Ecco com'erano Dante e Giotto: i volti ricostruiti dai calchi dell'antropologo Mallegni
30/07/2009, 14:07

Ricostruire i volti di Giotto, Dante Alighieri, Papa Gregorio X, il conte Ugolino e il musicista Luigi Boccherini usando come "base" gli straordinari calchi realizzati dall'antropologo Francesco Mallegni, ma anche alcuni sosia e le moderne tecniche della computer grafica: è il progetto realizzato da Focus Storia, il mensile Gruner+Jahr/ Mondadori, nel numero in edicola da sabato. L'iniziativa del mensile era partita qualche mese fa, quando dalle pagine di Focus Storia era stato lanciato un appello ai lettori per trovare i sosia dei cinque calchi realizzati dal team scientifico di Mallegni, dell'Università di Pisa. L'obiettivo era fotografare le "controfigure" nella posa in cui furono ritratti i personaggi in cinque opere d'arte. Sul set poi i modelli, scelti tra le tantissime "candidature" giunte alla redazione, si sono sottoposti ad una sessione di trucco, per essere poi immortalati da un fotografo.

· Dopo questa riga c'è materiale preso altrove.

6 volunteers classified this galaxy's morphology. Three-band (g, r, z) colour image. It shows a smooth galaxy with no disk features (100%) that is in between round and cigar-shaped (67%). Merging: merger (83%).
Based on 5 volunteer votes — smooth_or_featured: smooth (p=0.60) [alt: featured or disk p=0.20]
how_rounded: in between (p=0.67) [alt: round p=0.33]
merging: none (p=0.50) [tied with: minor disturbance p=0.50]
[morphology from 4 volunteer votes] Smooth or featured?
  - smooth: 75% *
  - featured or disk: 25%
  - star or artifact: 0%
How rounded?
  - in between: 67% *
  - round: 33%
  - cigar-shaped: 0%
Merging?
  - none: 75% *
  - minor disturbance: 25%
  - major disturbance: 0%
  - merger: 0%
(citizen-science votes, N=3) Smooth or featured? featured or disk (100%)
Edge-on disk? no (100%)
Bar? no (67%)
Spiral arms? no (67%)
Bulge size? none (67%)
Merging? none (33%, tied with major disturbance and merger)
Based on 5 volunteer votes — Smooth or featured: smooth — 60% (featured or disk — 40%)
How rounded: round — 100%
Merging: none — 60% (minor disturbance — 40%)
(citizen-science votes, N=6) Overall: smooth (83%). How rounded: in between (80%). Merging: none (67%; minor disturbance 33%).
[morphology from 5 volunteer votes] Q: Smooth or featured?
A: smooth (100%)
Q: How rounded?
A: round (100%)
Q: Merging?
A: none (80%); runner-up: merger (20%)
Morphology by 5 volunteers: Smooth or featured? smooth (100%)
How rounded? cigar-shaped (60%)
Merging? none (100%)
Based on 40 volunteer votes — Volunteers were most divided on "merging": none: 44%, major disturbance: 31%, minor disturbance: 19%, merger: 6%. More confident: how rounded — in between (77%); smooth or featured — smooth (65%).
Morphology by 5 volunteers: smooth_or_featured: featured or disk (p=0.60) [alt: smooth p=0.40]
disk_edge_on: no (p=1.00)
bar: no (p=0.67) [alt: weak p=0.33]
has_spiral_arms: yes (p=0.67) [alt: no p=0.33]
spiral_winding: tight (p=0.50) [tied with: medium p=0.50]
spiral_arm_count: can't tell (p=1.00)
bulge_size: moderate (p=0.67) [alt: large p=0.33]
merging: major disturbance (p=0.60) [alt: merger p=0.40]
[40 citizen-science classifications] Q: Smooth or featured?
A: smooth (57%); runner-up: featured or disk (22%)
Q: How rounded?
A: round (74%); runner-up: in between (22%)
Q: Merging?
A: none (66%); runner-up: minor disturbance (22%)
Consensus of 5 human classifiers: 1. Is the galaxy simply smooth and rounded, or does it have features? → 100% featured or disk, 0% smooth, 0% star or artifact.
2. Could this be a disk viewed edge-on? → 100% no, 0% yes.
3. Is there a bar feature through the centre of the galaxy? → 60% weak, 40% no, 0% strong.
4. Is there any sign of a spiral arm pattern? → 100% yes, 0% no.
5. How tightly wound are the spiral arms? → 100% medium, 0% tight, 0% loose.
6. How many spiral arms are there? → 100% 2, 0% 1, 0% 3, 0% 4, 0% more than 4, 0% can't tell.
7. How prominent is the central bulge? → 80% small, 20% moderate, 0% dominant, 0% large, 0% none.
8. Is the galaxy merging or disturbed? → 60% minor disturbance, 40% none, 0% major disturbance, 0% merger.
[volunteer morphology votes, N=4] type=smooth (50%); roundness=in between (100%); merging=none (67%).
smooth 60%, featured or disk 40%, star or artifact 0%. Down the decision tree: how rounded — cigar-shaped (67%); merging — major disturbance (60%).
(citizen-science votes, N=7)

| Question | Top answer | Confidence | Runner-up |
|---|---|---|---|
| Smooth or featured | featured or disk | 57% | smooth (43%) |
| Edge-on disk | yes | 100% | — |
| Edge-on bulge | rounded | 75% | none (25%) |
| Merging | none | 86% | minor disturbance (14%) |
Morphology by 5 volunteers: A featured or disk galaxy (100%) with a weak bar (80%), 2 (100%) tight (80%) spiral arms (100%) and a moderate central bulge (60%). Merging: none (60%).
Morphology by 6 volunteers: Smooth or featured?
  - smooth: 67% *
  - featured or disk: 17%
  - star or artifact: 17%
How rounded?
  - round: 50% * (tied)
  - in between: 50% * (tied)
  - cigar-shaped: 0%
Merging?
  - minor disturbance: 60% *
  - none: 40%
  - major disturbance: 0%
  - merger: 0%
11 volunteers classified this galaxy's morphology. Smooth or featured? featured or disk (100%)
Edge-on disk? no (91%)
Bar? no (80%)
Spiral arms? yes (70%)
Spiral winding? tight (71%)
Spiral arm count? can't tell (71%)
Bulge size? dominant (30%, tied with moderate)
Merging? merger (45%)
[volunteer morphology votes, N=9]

Ultima fase: il montaggio dello scatto all'interno del quadro, con un risultato finale di straordinario realismo e fedeltà. "L'affidabilità del nostro metodo - spiega Mallegni a Focus Storia - supera oggi l'80%. In Italia siamo stati i primi a usare queste tecniche in funzione storica." Esecutore materiale delle ricostruzioni pisane è invece Gabriele Mallegni, il cui lavoro inizia da un calco in resina del cranio originale che viene riempito utilizzando 34 tasselli scelti in base ai cosiddetti "punti craniometrici". Poi vengono ricostruiti i muscoli facciali e si applica una strato di plastilina che funge da pelle da plasmare secondo i lineamenti del defunto. Per interpretare il pittore Giotto, Focus Storia ha scelto il milanese Massimo Montefusco mentre Dante "arriva" da Napoli e si chiama Alberto Marotta.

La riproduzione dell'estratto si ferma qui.